U.S. witnesses 12 wettest months in 125-year span
By Ian Livingston
The Washington Post
Flooding swamped parts of the Southeast over the weekend, with as much as a foot of rain falling in western North Carolina. At the same time, the Mississippi River continued its long-lasting assault on communities along its banks. Near St. Louis, the crest over the weekend was second highest on record.
Just the latest high-water news, during what has seemed like a never-ending parade of storms.
During May, a stormy pattern, headlined by widespread flooding in the nation’s heartland and a two-week swarm of tornadoes, boosted the nationally- averaged precipitation to the second highest level on record for the month. The 4.41 inches was 1.5 inches above normal, only trailing 2015’s 4.44 inches, according to the National Oceanic and Atmospheric Administration.
The substantial May total helped pushed the most recent 12-month output for the Lower 48 states to the highest level in 125 years of record-keeping (since 1895): 37.68 inches. It easily topped the previous record 12-month total of 36.20 inches set just last month.
Over the weekend in North Carolina and parts of the adjacent region, early season extreme heat and a rapidly developing drought was replaced by intense rainfall. The signals for flooding were seen days in advance, yet the ferocity of the rainfall was still hard to fathom.

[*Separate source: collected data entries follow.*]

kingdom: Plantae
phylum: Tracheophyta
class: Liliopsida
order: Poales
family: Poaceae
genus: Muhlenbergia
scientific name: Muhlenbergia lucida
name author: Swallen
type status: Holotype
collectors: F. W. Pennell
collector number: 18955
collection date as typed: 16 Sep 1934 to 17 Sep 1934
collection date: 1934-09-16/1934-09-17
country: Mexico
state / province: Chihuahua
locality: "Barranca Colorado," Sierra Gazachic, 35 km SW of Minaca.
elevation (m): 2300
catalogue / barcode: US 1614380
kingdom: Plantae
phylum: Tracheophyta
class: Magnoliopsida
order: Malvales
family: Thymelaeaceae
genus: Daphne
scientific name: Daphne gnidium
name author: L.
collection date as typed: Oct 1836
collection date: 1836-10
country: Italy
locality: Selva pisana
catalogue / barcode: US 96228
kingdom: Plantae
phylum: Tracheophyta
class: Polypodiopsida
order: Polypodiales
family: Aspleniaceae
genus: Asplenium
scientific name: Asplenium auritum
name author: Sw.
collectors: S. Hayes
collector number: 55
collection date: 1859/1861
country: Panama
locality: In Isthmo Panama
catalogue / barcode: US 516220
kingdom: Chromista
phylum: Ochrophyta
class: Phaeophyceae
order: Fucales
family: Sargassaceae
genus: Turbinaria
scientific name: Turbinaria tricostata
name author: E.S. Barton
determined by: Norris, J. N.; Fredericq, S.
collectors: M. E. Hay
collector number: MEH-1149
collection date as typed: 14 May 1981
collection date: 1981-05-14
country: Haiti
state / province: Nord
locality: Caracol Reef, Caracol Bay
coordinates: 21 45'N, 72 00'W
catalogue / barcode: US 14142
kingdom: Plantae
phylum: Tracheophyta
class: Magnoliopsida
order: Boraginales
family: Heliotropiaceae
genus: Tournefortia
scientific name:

Saturday evening, a “high risk” from the Weather Prediction Center Saturday was hoisted as rainfall coalesced over western North Carolina.
A large area saw totals as high as 10 to 12 inches with a few spots exceeding that. Peak totals of 13.64 inches near Brookford and 13.57 inches to the east of Boone were reported by AccuWeather.
Extreme rainfall over a short period led to many waterways overflowing their banks, washing out roads, and entering homes or businesses. The worst was focused in the mountains and foothills.
A slower-motion flood reached its latest apex in and around the St. Louis area over the weekend.
In what has become the longest cycle of Mississippi River flooding since 1927, Saturday’s crest of 46.02 feet at St. Louis was second highest on record for that location, falling only behind a 49.58 foot mark during the Great Flood of 1993.
The weather service office in St. Louis notes that this is the sixth major crest of the Mississippi at St. Louis since 2013, all top 10 marks at that location that date back to the 1700s.
Although the Mississippi River has continually faced more and more flood control measures, various levee and dam failures and over-toppings have caused water to inundate a number of towns and cities in recent months.
Alton, Illinois, to the north of St. Louis, was the latest victim when a flood wall failed last week.